Break Me (Brayshaw High 5)
Page 10
“That’s a lot to risk for a guy like him,” Mac eases. “Came empty-handed, had nothing but what he earned under your name.”
I know what he’s trying to say, and I get it.
Bishop showed loyalty to Raven, same as he did us since the day he set foot on our grounds, and I’m supposed to respect him for that. For helping one of us when she needed it, for having her back when we weren’t there to do it, no questions asked, no consequence too big.
But I can’t.
To be real, I don’t hate the fucker. I can’t lie and say I didn’t think he would keep my sister-in-law safe, because I did. But it wasn’t his place, it was mine.
Maddoc was fucked-up, Cap was laid up, and all that was left was me.
And then he stepped in again, pissed me off and now I want to piss him off, and what better way to do that than play with the sister he thinks is out of reach?
No one is out of my reach.
Am I being a bitch? Don’t know or care.
Sister for a sister makes sense to me.
Maybe that’s twisted, maybe I’m twisted, but I never claimed to be the sane one, that’s Captain.
Maddoc is the angry alpha, and me, I’m the fuckin’ wild one.
The time bomb.
Unpredictable and admittedly, unhinged.
I see things a little different, through a haze of rage most of the time, and yeah, I hold a grudge like a champ.
But I’d like someone to come to me, tell me how the fuck I’m supposed to respect someone who would risk himself like that, for a girl he hardly knows, yet ditches his own fucking sister without a blink?
I know better than anyone blood doesn’t count, me and my brothers share none, but Bass loves her.
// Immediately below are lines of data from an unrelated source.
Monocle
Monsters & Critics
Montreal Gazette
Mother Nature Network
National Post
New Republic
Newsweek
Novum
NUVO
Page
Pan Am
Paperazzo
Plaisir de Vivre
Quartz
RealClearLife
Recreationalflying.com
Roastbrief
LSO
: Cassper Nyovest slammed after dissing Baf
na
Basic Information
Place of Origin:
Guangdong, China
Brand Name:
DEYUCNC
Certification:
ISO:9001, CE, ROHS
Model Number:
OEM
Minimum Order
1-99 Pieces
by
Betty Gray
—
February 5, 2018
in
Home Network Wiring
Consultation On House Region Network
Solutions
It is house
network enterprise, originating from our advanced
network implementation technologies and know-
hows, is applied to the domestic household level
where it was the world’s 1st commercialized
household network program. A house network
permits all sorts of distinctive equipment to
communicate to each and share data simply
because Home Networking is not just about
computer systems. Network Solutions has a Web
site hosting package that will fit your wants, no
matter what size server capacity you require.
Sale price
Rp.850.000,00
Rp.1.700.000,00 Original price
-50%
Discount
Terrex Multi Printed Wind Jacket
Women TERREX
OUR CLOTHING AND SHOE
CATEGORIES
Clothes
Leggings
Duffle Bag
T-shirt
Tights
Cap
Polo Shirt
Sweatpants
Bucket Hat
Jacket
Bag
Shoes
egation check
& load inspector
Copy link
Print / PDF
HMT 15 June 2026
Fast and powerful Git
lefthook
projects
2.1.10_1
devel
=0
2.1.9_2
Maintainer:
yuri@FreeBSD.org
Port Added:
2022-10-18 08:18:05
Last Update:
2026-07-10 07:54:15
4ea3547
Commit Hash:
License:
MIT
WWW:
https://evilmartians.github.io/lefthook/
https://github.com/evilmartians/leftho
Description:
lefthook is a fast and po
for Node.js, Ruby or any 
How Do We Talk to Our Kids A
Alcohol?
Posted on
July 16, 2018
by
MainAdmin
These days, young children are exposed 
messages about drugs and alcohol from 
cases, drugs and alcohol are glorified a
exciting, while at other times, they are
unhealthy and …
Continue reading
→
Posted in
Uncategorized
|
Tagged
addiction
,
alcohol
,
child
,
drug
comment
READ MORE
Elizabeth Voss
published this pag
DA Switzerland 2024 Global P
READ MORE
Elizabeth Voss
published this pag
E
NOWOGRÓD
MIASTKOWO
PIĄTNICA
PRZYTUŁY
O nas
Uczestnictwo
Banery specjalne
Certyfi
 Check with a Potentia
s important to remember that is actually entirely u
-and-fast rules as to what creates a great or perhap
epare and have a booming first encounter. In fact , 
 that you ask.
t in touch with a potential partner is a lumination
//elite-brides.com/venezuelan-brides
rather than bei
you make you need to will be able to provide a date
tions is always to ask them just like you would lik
That’s why he sent her away, to protect her from the big bad fucking wolves, right? From the darkness he said she’ll fall into, and claims she’s not meant for?
The punk didn’t even have the balls to tell her straight-up he made that choice. That he’s the one who felt it was better for her.
Fuck him.
He wants to step into my family, insert himself where he’s not wanted. Touché, motherfucker.
Consider me inserted.
Brielle will know me and she’ll know me fucking well.
“We’re not waiting out here all day, are we?” He smirks.
“Nah, my man.” My eyes slide to the red double doors Brielle disappeared through. “We’re not.”BrielleWith a water bottle in hand, I follow the flow of students out into the quad, only for my feet to cement themselves moments later.
Is it possible to have a nightmare during the day... when you’re wide awake?
The view in front of me screams yes, yes, it is.
Royce stands in the center of the basketball court, passing a ball between his loosely planted feet with ease, shoulders strong, but in a careless kind of way, head tipped back and to the side the slightest bit—cocky and carefree. Assertive.
An unquestionable alpha.
I follow his line of sight to the group of five guys standing closer to the left side of the hoop, all with a different question written across their faces, and my stomach twists.
These guys, they aren’t simply school randoms. They’re the starting five on the team, and Royce must have straight-up walked into the middle of their game, claimed their ball as his own, and they’re not happy about it.
I look back to Royce.
He’s standing off against a foreign group of males, in a school he has no pull at, a school where nobody knows the repercussion that comes with simply looking at a Brayshaw wrong, let alone squaring off against one. Still, Royce shows not a hint of concern.
I slip my glasses on as the crowd shuffles me closer, whispers now floating through the manure-stenched air.
It’s a bunch of “Who is that?”, “Is he new?” and “Look at those tattoos.”
“Damn, he’s hot,” the girl at my side says, knocking an elbow into her friend. “Look at those lips.”
I know, right?
A wolf in a god’s body.
A god in his own sense.
An anomaly.
It must suck, to be that enigmatic and now that I’ve met him, spoken to him, I know the mystery isn’t only on the outside, but woven within.
He could try his hardest, and if he’s human like the rest of us, he may have a time or two, and still, he’d be incapable of getting lost in a crowd.
Like the North Star in a dark night’s sky, he burns too bright to hide.
How exhausting that must be.
I, however, can blend with the best of ‘em.
Or maybe it’s the worst of them since the beautiful, boisterous ones never could.
My eyes glide across the old blacktop as Mac appears along the other side of it, doing his best to slip into the crowd. He gives a small, almost unnoticeable tip of his chin, and while Royce makes no move to look his way, my guess is he caught it.